A caudle (or caudel) is a British thickened and sweetened alcoholic hot drink, somewhat like eggnog. It was popular in the Middle Ages for its supposed medicinal properties.

The OED cites the use of the word to 1297. The earliest surviving recipe, from 1300–1325, is simply a list of ingredients: wine, wheat starch, raisins, and sugar to "abate the strength of the wine". In a description of an initiation ceremony at Merton College, Oxford in 1647, caudle is described as a "syrupy gruel with spices and wine or ale added".

Another recipe from the late 14th century has more ingredients and more details on the cooking procedure: mix breadcrumbs, wine, sugar or honey, and saffron, bring to a boil, then thicken with egg yolks, and sprinkle with salt, sugar, and ginger. A 15th-century English cookbook includes three caudle recipes: ale or wine is heated and thickened with egg yolks and/or ground almonds, then optionally spiced with sugar, honey, saffron, and/or ginger (one recipe specifically says "no salt").William Carew Hazlitt provides a number of recipes for caudles and possets in his book, Old Cookery Books and Ancient Cuisine.

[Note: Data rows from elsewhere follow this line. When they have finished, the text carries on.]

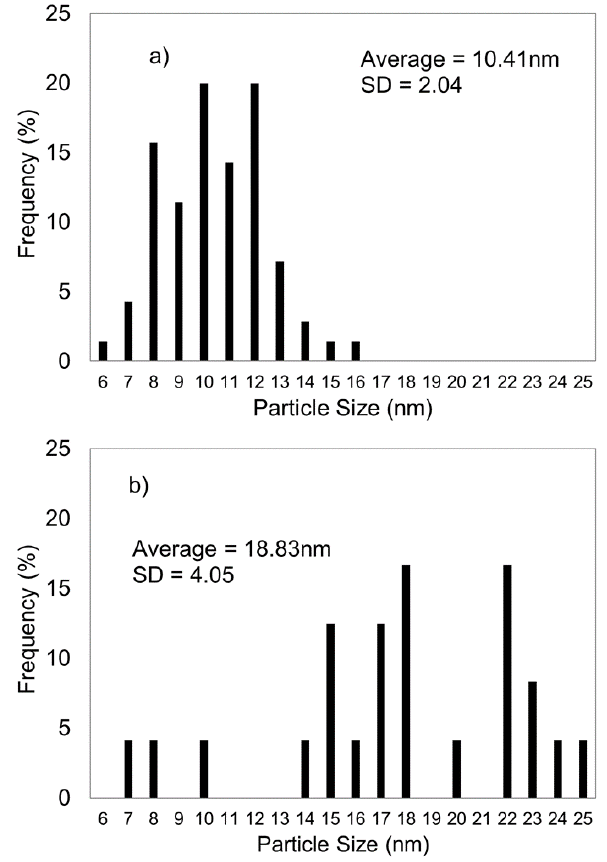
Figure 5. Histograms of the particle size distribution determined by TEM. ( a ) CuO / ZnO / Al 2 O 3 catalyst prepared via oxalate gel-co-precipitation; ( b ) CuO / ZnO / Al 2 O 3 catalysts prepared via Na 2 CO 3 co-precipitation. Cu / Zn / Al (molar) = 35 / 35 /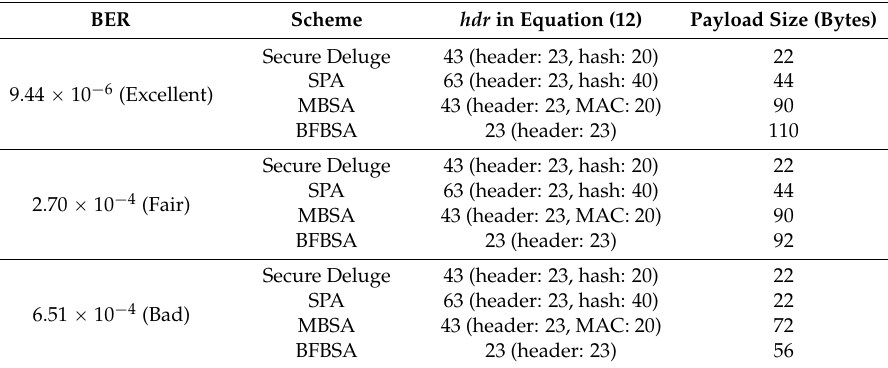
Table 2. Optimal Payload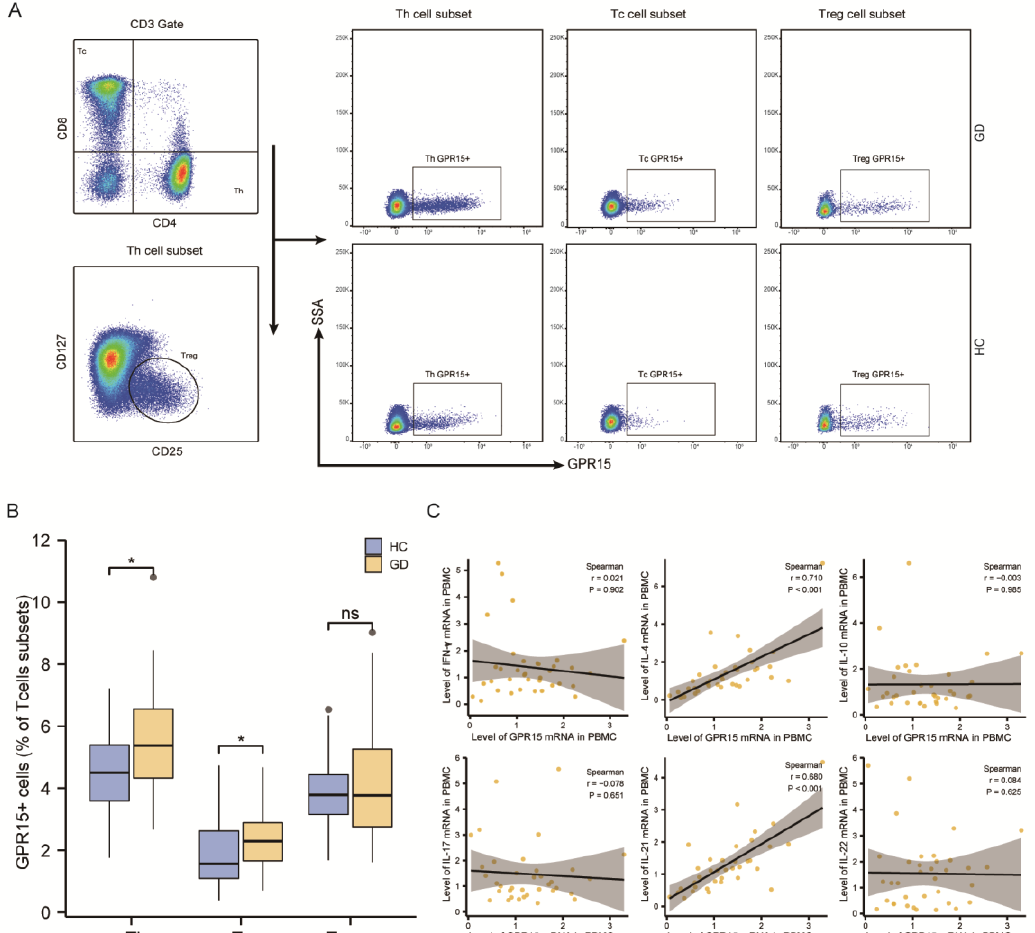
Figure 2. The frequency of GPR15+ cells increased on specific subsets of PBMCs from GD patients, and its expression positively correlated with IL-4 and IL-21. ( A ) Typical flow cytometry plots and gating for T cells subsets. ( B ) Statistical analysis of flow cytometry results in ( A ). ( C ) Correlations of GPR15 and cytokines expression in PBMCs from GD patients. (ns, p ≥ 0.05; *, p < 0.05; HC: healthy controls, GD: Graves’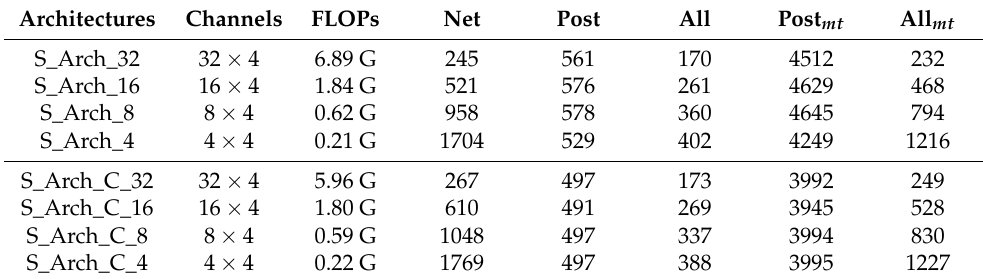
Table 8. Computation efficiency in FPS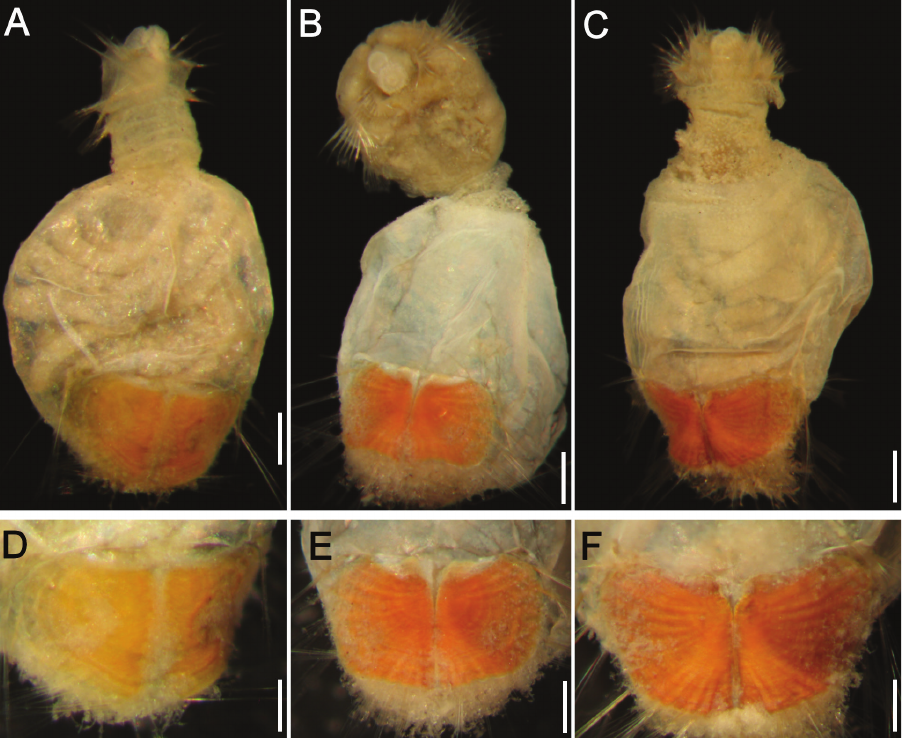
Figure 6. Sternaspis maureri sp. n., non-type specimens (Sta. 94 LACM 0000) A – C Ventral view of complete specimens D – F Ventro-caudal shields of the corresponding specimens. Bars A 0.2 mm B 2.2 mm C 0.6 mm D 0.15 mm E 0.3 mm F 0.4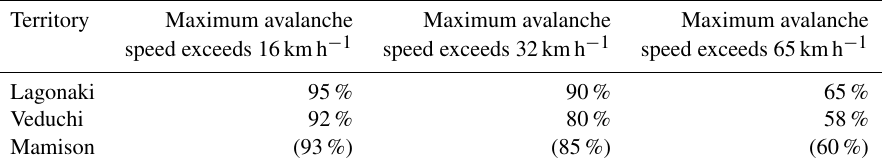
Table 6. The percentage of the area where the maximum avalanche speed exceeds the average movement speed of sportsmen (16, 32 and 65kmh − 1 ).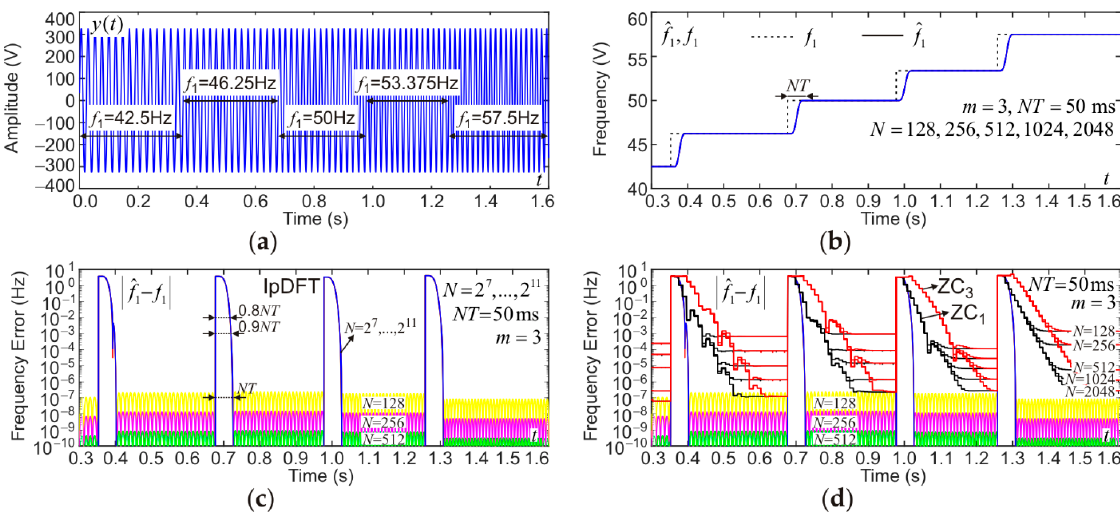
Figure 18. Effect of frequency stepping on the estimation results: ( a ) frequency change from 42.5 Hz to 57.5 Hz every 15 periods; ( b , c ) estimation result of IpDFT method for m = 3 at 50 ms measurement time and for N = 128, 256, 512, 1024 and 2048; ( d ) comparison of accuracy of IpDFT method for m = 3 and NT = 50 ms with ZC method for N = 128, 256, 512, 1024 and 2048.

A related recipe for skyr appears in the early 13th century.

Encyclopædia Britannica 1911 describes it as "a drink of warm gruel, mixed with spice and wine, formerly given to women in childbed".

The word caudle came into Middle English via the Old North French word caudel, ultimately derived from Latin caldus, "warm". The Encyclopædia Britannica 1911 states the word derived from Medieval Latin caldellum, a diminutive of caldum, a warm drink, from calidus, hot.